Dichos estilos actitudinales, tanto como las estructuras narcisistas y fronterizas –en la mayoría de los casos– son administrados desde dentro de sí. A este tipo de líder es necesario ofrecerle ciclos de capacitación y perfeccionamiento para ayudarles a que tomen conciencia de que dentro de sí, al lado de sus actividades neuropsicológicas corticales, que les estimulan una conducta empática y democrática, existen inclinaciones fronterizas y narcisistas que desencadenan funcionamientos neuropsicológicos arcaicos de naturaleza reptiliana, los cuales hacen necesario y aun indispensable el control autocrático sobre los que tienen mando, tal como el amo de los esclavos.

Esas dos naturalezas co-existen en todo ser humano, y -tendente al aprendizaje de poder controlar lo arcaico y abatirlo- es necesario e indispensable desarrollar en este tipo de líder una toma de conciencia, un "darse cuenta" de estos procesos interiores, que les convenza de que es bueno matar lo narcisista y fronterizo que les abate internamente y que les impulsa hacia el autocratismo. Esto es bueno que lo ejecuten mientras intentan estimular su corteza cerebral. Así, al dominar eso, no saldrá a flor de piel, pues no existirá más

Se requiere desarrollar el liderazgo democrático, no solamente en los equipos humanos institucionales, empresariales y comunitarios a los que se pertenece, sino en el seno del propio grupo familiar. Este liderazgo no sólo es técnicamente más eficaz que el autocrático, sino también más concurrente con la naturaleza humana sana, con la propia naturaleza de la gente: "lenguajeadores", acariciadores, compartidores –no solamente de comida, sino también de poder–. Por el contrario, el liderazgo autocrático es más compatible con estilos depredadores y apropiadores, de funcionamiento "clavado en el pasado y en la experiencia", cualidades éstas más integradas con: ¡una naturaleza no humana! Dicho de otra manera, estilos más relacionados con una naturaleza humana enferma –no sana–, parecida a la de las animales salvajes, especialmente la de los reptiles.

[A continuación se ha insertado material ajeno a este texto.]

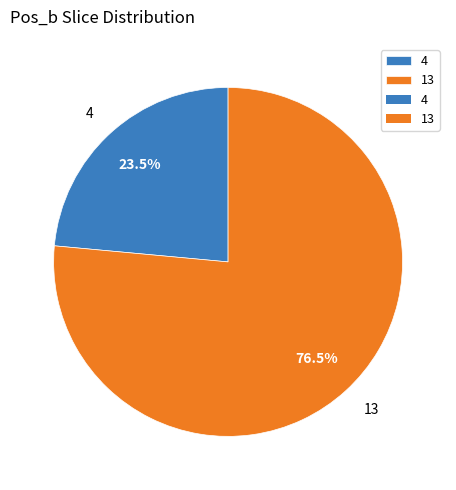

Which category has the smallest portion of the pie?

4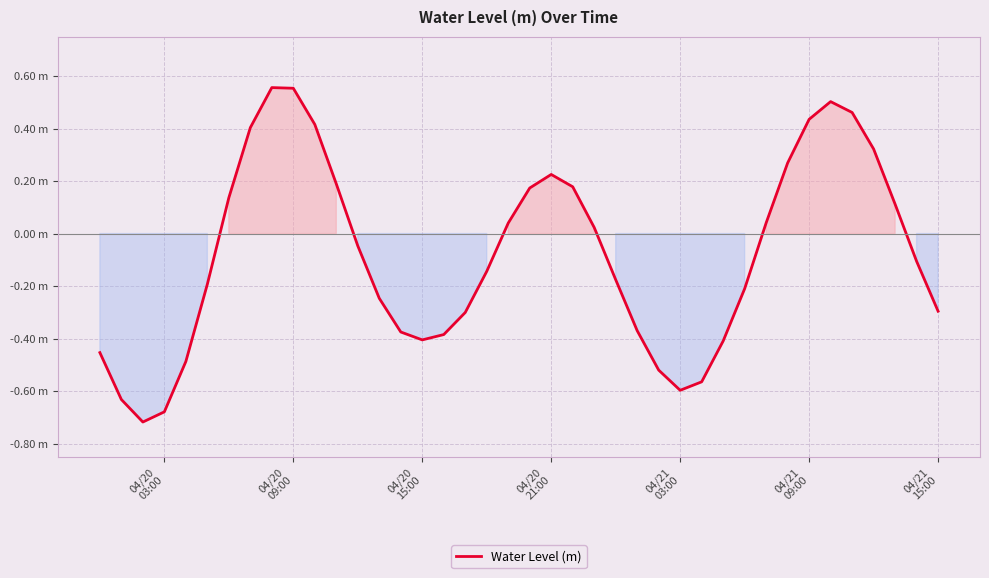

Does the chart display data point markers on the line(s)?

No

El liderazgo autocrático establece una estructura y una ambiente grupal que estimula a las personas afectadas por rasgos fronterizos y narcisistas a funcionar en un contexto saturado de dominación y control. En estos ámbitos, las órdenes e instrucciones son perentorias y la obediencia inmediata es exigida so pena de severa sanción; se ejerce déspotamente el poder, o se manipula con controladora y eficaz perspicacia, utilizando el recurso de hacer sentir "mal y malos" a los demás; es decir, como culpables..

Por su parte, los suyugados de estos líderes autocráticos, ficticiamente se someten de forma pasiva y sumisa, pero –en el fondo– permanecen cargados de odio y anhelos de venganza que –en la gran mayoría de los casos– se invierten contra sus mismos superiores jerárquicos o contra los indefensos subordinados.

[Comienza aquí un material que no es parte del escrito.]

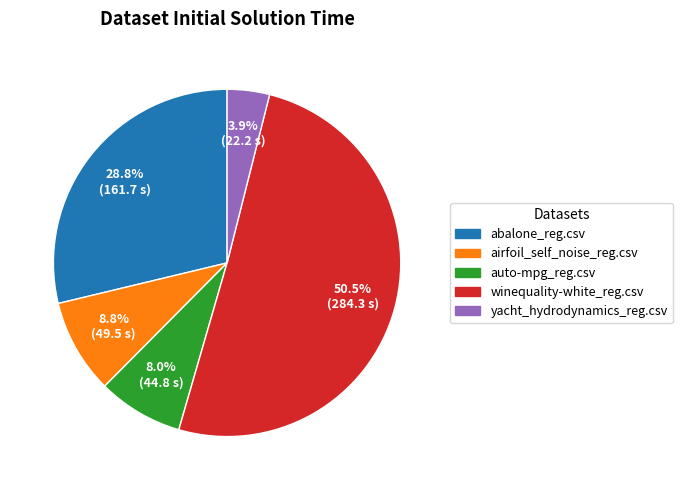

How many segments does this pie chart have?

5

Éste es un modo de estilo actitudinal humano que muchos políticos –mediocres– de comportamiento reptiliano (depredador) aprecian muchísimo, ya que transformándose momentáneamente en "padrinos" de ciertos grupos incapaces de desarrollarse por sí mismos, les otorgan beneficios utilizando el poder y/o los fondos del Estado –o fondos de otras procedencias, muchas veces inconfesables–, y de esa forma cosechan los votos que los reconfirman –algunas veces– en las posiciones de mando, las cuales usan precisamente para depredar a la sociedad y a sus seguidores a su antojo: diseñan la arquitectura organizacional de una nación, institución o empresa buscando perpetuarse en el poder.